While Lab scientists have positive indications from their early access systems, de Supinski said until Sierra is on the floor and running stockpile stewardship program applications, which could take up to two years, they won’t be certain how powerful the machine will be or how well it will work for them.
Sierra will feature two IBM Power 9 processors and 4 NVIDIA Volta GPUs per node. The Power 9s will provide a large amount of memory bandwidth from the chips to Sierra’s DDR4 main memory, and the Lab’s workload will benefit from the use of second-generation NVLINK, forming a high-speed connection between the CPUs and GPUs, de Supinski said.
As Livermore’s first extreme-scale CPU/GPU system, Sierra has presented challenges to Lab computer scientists in porting codes, identifying what data to make available on GPUs and moving data between the GPUs and CPUs to optimize the machine’s capability. Through the Sierra Center of Excellence, Livermore Lab code developers and computer scientists have been collaborating with on-site IBM and NVIDIA employees to port applications.
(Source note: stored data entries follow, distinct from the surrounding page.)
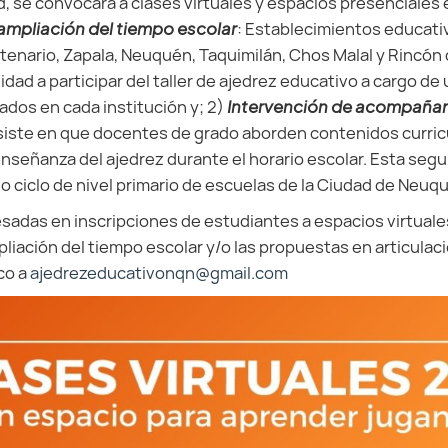
, se convocará a clases virtuales y espacios presenciales
ampliación del tiempo escolar
: Establecimientos educati
tenario, Zapala, Neuquén, Taquimilán, Chos Malal y Rincón
idad a participar del taller de ajedrez educativo a cargo de u
ados en cada institución y; 2)
Intervención de acompaña
iste en que docentes de grado aborden contenidos curric
 enseñanza del ajedrez durante el horario escolar. Esta se
 ciclo de nivel primario de escuelas de la Ciudad de Neuq
sadas en inscripciones de estudiantes a espacios virtuale
liación del tiempo escolar y/o las propuestas en articulac
co a
ajedrezeducativonqn@gmail.com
The LLNL team also is working closely with IBM to install the system at the same time IBM and Oak Ridge National Laboratory are installing the Summit system there.
“It’s been really good for us to be working closely with all of our partners, and we find the relationship with Oak Ridge National Laboratory getting a system at the same time is helping us understand issues as they arise and solve them quickly,” de Supinski said. “It’s really been a real group effort to site this system and meet the aggressive schedule we’ve had in place from the beginning.”